Énoncé a: Quelles lignes de la liste ci-dessous contiennent la chaîne « kern » ? Repérez-les et recopiez-les toutes, en tenant compte de la casse.

Extrait fourni:
***
La thèse de la perpétuité ne s’appuie, au fond, que sur des raisons de sentiment, dont toute la force est détruite par les considérations qui précèdent. On s’émeut de la misère possible et attestée, en fait, par trop d’exemples, des descendants d’un homme de génie, dont les œuvres enrichissent et continueront indéfiniment d’enrichir d’heureux spéculateurs, étrangers à sa famille. On veut qu’il y ait là une dette pour la société tout entière. Je suis très loin de contester cette dette ; mais elle n’est pas mieux assurée par le droit perpétuel que par le droit temporaire. Quel que soit le régime de la propriété intellectuelle, les héritiers d’un beau nom ne pourront compter, le plus souvent, dans leur détresse, que sur la munificence ou, pour mieux dire, sur la reconnaissance publique.

Je me résume. La thèse de la perpétuité repose sur une fausse assimilation entre un droit indéterminé et les droits parfaits, qui seuls s’imposent de toutes pièces, sauf des conditions tout extérieures, à la protection légale. Elle n’est pas mieux justifiée en fait, car elle ne serait inoffensive qu’à la condition d’être infirmée par le droit d’expropriation, et les seuls bienfaits qu’on en attende sont incompatibles avec la mobilité légitime et nécessaire qui est inhérente à toute espèce de propriété.
***
Extraits de données:
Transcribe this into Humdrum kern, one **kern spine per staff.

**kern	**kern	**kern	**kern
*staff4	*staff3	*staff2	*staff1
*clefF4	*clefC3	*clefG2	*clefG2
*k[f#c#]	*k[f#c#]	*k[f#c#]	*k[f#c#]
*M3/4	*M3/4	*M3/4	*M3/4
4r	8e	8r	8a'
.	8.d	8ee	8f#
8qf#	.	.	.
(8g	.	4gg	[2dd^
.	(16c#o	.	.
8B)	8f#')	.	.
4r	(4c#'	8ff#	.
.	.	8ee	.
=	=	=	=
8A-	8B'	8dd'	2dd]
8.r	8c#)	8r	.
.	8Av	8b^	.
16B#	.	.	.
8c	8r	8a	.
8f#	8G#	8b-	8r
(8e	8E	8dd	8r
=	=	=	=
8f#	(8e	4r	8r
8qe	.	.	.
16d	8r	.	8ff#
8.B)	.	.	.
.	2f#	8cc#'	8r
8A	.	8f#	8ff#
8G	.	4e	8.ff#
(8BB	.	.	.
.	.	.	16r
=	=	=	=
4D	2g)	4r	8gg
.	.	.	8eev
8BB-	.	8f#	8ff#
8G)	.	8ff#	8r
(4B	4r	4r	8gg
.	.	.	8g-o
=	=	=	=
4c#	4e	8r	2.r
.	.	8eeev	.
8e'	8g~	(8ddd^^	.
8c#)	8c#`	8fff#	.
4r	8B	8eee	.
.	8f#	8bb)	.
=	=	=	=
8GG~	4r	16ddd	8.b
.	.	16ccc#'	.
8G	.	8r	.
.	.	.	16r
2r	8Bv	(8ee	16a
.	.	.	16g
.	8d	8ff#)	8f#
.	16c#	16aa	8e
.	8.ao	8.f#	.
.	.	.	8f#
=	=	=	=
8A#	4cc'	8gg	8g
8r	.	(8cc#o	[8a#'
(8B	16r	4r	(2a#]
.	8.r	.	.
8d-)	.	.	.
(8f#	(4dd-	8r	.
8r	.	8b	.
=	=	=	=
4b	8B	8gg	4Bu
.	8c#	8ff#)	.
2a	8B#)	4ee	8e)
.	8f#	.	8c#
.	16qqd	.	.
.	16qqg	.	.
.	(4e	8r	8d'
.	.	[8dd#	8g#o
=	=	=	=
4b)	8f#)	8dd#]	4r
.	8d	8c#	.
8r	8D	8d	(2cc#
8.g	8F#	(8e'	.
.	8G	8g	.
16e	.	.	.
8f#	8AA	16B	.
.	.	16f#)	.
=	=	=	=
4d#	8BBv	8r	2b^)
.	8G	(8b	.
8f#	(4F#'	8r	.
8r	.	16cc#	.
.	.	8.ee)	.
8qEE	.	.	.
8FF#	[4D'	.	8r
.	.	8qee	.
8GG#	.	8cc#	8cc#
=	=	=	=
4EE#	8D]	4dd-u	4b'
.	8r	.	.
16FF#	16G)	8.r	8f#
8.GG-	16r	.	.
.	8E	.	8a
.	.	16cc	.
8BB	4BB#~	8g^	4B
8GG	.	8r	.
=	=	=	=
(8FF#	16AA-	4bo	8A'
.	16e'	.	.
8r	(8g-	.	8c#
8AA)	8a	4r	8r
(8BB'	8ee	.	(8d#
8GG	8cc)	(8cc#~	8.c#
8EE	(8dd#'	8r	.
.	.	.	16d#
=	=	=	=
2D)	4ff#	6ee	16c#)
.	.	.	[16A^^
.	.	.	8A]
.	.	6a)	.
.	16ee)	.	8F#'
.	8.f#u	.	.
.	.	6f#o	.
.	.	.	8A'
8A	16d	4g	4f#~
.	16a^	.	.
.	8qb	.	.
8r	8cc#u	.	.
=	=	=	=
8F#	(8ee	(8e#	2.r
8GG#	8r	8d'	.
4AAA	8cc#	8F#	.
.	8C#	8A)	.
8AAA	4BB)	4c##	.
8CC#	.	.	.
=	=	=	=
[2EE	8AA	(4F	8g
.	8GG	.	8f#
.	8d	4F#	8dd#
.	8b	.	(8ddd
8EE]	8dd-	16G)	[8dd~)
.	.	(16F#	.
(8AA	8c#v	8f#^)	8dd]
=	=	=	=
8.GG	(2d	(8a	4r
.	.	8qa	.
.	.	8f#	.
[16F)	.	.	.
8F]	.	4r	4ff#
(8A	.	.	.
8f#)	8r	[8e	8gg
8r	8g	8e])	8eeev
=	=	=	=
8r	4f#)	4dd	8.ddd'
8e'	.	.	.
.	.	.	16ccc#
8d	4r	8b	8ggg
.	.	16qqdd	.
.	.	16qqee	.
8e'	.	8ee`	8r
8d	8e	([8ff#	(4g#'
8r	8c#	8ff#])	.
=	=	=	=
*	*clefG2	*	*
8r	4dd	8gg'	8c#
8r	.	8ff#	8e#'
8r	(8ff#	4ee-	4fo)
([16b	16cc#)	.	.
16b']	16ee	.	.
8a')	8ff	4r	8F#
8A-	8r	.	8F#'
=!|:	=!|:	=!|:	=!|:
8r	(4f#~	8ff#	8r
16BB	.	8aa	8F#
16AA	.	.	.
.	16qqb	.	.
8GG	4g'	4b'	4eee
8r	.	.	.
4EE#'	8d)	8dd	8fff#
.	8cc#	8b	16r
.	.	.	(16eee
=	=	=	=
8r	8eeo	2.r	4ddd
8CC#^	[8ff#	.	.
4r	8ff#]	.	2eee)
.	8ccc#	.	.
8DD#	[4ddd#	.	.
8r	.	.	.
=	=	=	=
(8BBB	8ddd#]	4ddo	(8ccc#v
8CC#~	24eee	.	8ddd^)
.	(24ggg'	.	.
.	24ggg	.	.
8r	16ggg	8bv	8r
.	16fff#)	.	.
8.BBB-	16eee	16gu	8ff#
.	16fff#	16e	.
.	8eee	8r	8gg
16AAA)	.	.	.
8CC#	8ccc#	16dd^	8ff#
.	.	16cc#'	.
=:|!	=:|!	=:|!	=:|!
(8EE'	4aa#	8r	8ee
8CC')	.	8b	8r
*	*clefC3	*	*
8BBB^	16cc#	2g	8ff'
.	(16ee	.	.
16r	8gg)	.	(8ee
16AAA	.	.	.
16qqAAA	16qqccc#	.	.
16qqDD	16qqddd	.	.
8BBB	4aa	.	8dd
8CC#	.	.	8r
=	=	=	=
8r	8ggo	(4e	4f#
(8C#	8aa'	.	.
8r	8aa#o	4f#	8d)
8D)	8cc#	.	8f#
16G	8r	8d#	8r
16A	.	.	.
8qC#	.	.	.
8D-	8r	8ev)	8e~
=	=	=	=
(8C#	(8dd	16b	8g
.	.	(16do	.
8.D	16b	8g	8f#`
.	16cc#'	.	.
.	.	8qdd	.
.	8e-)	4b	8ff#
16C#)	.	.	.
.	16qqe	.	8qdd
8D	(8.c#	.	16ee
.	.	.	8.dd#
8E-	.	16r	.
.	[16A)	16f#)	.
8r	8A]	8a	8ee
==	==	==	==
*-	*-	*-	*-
***
Énoncé b: Extrayez mot pour mot, de l'extrait sur la propriété intellectuelle ci-dessus, le passage commençant à « La thèse de la perpétuité ne » et se terminant à « la reconnaissance publique. ».

Solution a:
Transcribe this into Humdrum kern, one **kern spine per staff.
**kern	**kern	**kern	**kern

Solution b:
La thèse de la perpétuité ne s’appuie, au fond, que sur des raisons de sentiment, dont toute la force est détruite par les considérations qui précèdent. On s’émeut de la misère possible et attestée, en fait, par trop d’exemples, des descendants d’un homme de génie, dont les œuvres enrichissent et continueront indéfiniment d’enrichir d’heureux spéculateurs, étrangers à sa famille. On veut qu’il y ait là une dette pour la société tout entière. Je suis très loin de contester cette dette ; mais elle n’est pas mieux assurée par le droit perpétuel que par le droit temporaire. Quel que soit le régime de la propriété intellectuelle, les héritiers d’un beau nom ne pourront compter, le plus souvent, dans leur détresse, que sur la munificence ou, pour mieux dire, sur la reconnaissance publique.